----- SOURCE EXTRACT -----

Be mindful of operator precedence!

Please do use parenthesis when using operators so as to avoid bugs associated with operator precedence.

And the following table describes the unary operations

Symbol	Operation	Description
~	$\tilde a$	Reversion
!	$a^*$	The Poincare dual map
-	$-a$	Multivector negation
extract<uint8_t... E>(a)	$\Sigma_{\{i \in E\}} a_i$	Extract a specified set of components into a new multivector

Generally, the operations above work with multivectors, The main exception is the use of +, -, *, and / in order to shift or scale a multivector by a compile-time constant. For this, one (and at most one) of the operands must be of type frac<int, int>. For example frac<1, 2> * a would divide the multivector a by 2. Equivalently, this could be done with a / frac<2> as you would expect (the denominator defaults to 1).

Reading results

As we saw in the above example, we can either return from a computation a single result, or just as easily a variadic number of results. What is happening behind the scenes here is an implicit cast whenever you specify the type. It starts as a generic entity type which is templatized on the data it contains. For example, if we did a computation which produced a result of the form $a + be_{01}$, the computation would produce an entity of type entity<A, T, 0, 0b11> where A is the algebraic model we are using, T is the value type, and 0 and 0b11 (3 expressed as binary) are bitfields encoding the coordinates of the multivector. The entity type can be worked with directly using the index operator [size_t]. Alternatively, it can be cast at any point to a concrete type like so:

point<float> p{an_entity};

There is no runtime cost associated with the cast unless the source entity is aliased in a manner the compiler must do a copy. No RTTI or inheritance is used. You cannot cast the type to a different model or precision (at this time).

Entities, do not need to be casted into concrete types before being used in a computation. For example:

Auto return deduction

point<> p1{1, 0, 0};
point<> p2{0, 1, 1};
point<> p3{1, 0, 1};

// This returns a line, but lets say we don't know that
auto p12 = compute(
    [](auto p1, auto p2) {
        return p1 & p2;
    }, p1, p2);

static_assert(p12.size() == 6, "p12 is a 6 dimensional bivector");

// We use p12 without caring about its shape (same efficiency as above) before finally
// storing it as a plane. Note that we could have continued to proceed without storing
// it as a concrete type.

----- PROVIDED DATA -----

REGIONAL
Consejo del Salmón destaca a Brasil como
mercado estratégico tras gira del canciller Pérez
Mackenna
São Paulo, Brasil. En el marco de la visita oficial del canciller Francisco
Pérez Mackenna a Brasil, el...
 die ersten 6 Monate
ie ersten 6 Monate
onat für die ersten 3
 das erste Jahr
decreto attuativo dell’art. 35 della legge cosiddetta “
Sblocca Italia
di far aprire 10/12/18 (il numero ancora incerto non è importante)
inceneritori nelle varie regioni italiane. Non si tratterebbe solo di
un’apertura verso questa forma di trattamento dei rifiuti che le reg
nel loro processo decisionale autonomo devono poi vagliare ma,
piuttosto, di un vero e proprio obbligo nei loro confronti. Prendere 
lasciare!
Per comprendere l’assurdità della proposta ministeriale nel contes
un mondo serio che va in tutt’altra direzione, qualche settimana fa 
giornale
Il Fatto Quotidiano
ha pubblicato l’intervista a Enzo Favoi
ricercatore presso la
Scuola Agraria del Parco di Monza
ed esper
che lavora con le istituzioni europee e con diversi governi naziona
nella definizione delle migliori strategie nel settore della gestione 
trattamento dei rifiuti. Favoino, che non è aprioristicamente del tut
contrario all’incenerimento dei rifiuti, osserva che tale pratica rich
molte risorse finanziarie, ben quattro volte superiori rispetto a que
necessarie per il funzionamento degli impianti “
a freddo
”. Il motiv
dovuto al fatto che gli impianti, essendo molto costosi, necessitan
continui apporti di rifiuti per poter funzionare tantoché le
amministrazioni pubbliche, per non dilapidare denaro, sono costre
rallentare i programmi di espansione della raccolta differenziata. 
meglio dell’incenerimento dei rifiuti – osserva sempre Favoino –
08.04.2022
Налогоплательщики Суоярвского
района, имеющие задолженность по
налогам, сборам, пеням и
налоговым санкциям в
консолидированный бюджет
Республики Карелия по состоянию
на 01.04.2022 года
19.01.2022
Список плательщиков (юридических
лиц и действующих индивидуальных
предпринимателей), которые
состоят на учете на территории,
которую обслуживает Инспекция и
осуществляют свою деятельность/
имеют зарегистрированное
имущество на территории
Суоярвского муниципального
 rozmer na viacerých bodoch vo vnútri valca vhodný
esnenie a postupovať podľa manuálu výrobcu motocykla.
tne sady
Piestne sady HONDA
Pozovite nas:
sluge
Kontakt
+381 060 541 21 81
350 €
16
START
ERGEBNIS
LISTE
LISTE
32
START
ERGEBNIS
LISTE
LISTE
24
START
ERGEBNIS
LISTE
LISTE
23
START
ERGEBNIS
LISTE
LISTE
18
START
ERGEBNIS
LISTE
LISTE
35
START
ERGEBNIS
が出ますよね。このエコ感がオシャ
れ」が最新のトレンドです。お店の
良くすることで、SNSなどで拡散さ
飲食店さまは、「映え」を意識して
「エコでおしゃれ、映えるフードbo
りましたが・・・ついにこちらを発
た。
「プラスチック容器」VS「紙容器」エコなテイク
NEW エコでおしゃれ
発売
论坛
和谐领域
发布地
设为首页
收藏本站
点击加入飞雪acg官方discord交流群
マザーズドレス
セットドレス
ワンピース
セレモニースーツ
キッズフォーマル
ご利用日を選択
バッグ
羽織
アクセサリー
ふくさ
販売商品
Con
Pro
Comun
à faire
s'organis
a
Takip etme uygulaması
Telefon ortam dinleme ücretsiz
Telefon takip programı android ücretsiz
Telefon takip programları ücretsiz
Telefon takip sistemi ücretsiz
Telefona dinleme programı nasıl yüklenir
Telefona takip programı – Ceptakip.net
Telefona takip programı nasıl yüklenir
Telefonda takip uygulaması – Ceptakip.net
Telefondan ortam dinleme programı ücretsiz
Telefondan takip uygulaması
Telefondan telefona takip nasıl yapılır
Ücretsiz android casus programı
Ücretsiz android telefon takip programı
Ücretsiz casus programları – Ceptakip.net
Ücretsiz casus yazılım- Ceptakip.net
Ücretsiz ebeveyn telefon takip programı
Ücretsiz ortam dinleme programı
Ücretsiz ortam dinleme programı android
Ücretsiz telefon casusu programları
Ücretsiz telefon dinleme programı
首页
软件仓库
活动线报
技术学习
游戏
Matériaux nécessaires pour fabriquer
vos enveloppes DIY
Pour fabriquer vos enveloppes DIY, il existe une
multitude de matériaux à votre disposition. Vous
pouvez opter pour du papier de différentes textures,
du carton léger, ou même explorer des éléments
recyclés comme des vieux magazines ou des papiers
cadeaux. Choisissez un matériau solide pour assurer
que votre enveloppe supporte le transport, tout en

-----

## ACTIVITIES
1 – Answer these questions using the multivector library excerpt:
(a) Which symbol performs reversion?
(b) For shifting or scaling a multivector by a compile-time constant, what type must one of the operands have?
(c) Does casting an entity to a concrete type use RTTI or inheritance?
2 – Carry on the multivector library excerpt from the point where its text stops.

## ANSWERS FOR THIS EXERCISE
1 –
(a) ~
(b) frac<int, int>
(c) No, neither RTTI nor inheritance is used.

2 –
plane<> p123 = compute(
    [](auto p12, auto p3)
        return p12 & p3;
    }, p12, p3);

If needed, a custom multivector can be easily created manually in the geometric model of your choosing. For example:

User-defined multivector

using algebra = gal::pga;
entity<algebra, double, 0b11, 0b101> my_multivector{3.2, 1.2};

This creates the quantity $3.2e_{01} + 1.2e_{02}$ and can be used in a compute context like any other entity (concrete or otherwise). The basis elements are expressed as a bitfield with the lower indices corresponding to the least significant bits. It is important that they be specified in ascending lexicographic order as this is not currently checked for compilation efficiency. Internally, all multivectors, polynomials, and indeterminates are kept sorted to achieve optimal compiler throughput and many algorithms may break if this total ordering is not respected.

Roadmap

(not ordered)

• Support MSVC
• Support transcendental function usage in lazily evaluated contexts
• Provide samples and visualization framework
• Provide examples using dual and complex numbers as the field type
• Provide more instructional documentation for newer practitioners of GA
• Support much longer evaluation contexts (compile-time acceleration)
• Integrate CI/automated testing

Project layout

docs/
    index.md  # This documentation homepage.
    ...       # Other markdown pages, images and other files.
public/                     # Added to your include path (public headers)
    gal/
        algebra.hpp         # Routines for manipulating multivectors (product, sum, negation, etc)
        algorithm.hpp       # Compile-time routines (i.e. sorting, rearrangement)
        cga.hpp             # Provides conformal geometric algebra
        cga2.hpp            # Provides 2D conformal geometric algebra (aka compass ruler algebra)
        ega.hpp             # Provides 3D geometric algebra
        engine.hpp          # Defines various mechanisms for evaluating expressions at runtime
        entity.hpp          # Describes the statically-typed representation of runtime multivectors
        expression_debug.hpp    # Debug facilities
        expression.hpp      # Expression template interface
        format.hpp          # Various string-conversion routines
        geometric_algebra.hpp   # Implements the various products and operations defined in GA
        null_algebra.hpp    # Routines for converting to and from the null-basis
        numeric.hpp         # Compile time numeric facilities (rational numbers, fast pow, etc)
        pga.hpp             # Provides the 3D projective geometric algebra P(R3*)
        pga2.hpp            # Provides the 2D projective geometric algebra P(R2*)
samples/
    main.cpp    # Primary entrypoint (coming soon!)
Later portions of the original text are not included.